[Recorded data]
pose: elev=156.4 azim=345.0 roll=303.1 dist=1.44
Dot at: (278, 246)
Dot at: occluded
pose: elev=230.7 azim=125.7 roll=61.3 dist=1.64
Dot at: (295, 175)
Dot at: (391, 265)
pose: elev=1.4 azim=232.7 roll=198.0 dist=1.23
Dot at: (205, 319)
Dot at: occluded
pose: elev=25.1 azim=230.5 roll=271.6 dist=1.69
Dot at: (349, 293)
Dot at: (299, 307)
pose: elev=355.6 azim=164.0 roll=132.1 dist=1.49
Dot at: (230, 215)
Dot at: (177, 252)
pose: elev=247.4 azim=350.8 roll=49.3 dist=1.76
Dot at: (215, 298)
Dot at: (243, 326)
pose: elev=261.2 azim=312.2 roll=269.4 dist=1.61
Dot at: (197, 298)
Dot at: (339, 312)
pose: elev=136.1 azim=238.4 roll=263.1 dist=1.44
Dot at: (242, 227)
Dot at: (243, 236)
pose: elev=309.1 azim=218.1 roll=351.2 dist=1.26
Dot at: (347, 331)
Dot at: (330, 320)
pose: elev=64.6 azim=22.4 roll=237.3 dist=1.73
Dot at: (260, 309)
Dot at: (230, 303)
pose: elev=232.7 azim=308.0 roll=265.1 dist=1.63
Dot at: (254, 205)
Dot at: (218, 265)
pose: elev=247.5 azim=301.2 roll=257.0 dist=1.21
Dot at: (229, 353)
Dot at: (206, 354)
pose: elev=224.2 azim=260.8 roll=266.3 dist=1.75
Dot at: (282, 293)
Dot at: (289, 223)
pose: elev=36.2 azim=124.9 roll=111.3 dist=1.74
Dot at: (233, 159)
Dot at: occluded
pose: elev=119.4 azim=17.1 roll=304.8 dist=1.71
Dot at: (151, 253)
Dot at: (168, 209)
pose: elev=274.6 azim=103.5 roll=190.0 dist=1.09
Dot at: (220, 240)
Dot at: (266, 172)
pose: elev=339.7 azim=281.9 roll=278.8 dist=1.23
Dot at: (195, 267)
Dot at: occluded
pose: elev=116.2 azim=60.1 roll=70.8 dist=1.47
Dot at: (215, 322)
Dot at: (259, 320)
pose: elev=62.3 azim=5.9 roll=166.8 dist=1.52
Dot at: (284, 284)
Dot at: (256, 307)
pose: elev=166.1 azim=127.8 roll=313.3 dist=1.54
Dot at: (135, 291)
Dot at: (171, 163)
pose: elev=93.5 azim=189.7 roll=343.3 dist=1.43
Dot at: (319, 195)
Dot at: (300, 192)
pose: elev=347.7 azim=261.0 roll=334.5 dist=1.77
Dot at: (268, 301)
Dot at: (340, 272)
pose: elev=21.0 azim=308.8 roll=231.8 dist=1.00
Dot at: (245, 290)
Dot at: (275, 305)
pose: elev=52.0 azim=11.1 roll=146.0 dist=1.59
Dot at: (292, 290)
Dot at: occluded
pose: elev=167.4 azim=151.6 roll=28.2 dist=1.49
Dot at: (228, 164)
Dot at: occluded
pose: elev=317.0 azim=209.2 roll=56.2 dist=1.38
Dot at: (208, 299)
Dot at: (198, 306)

■ **Stated exercise**
Copy the listing word for word. Begin with its first line and stop after the line that contains "Dot at: (299, 307)", including that line.

■ **The result**
pose: elev=156.4 azim=345.0 roll=303.1 dist=1.44
Dot at: (278, 246)
Dot at: occluded
pose: elev=230.7 azim=125.7 roll=61.3 dist=1.64
Dot at: (295, 175)
Dot at: (391, 265)
pose: elev=1.4 azim=232.7 roll=198.0 dist=1.23
Dot at: (205, 319)
Dot at: occluded
pose: elev=25.1 azim=230.5 roll=271.6 dist=1.69
Dot at: (349, 293)
Dot at: (299, 307)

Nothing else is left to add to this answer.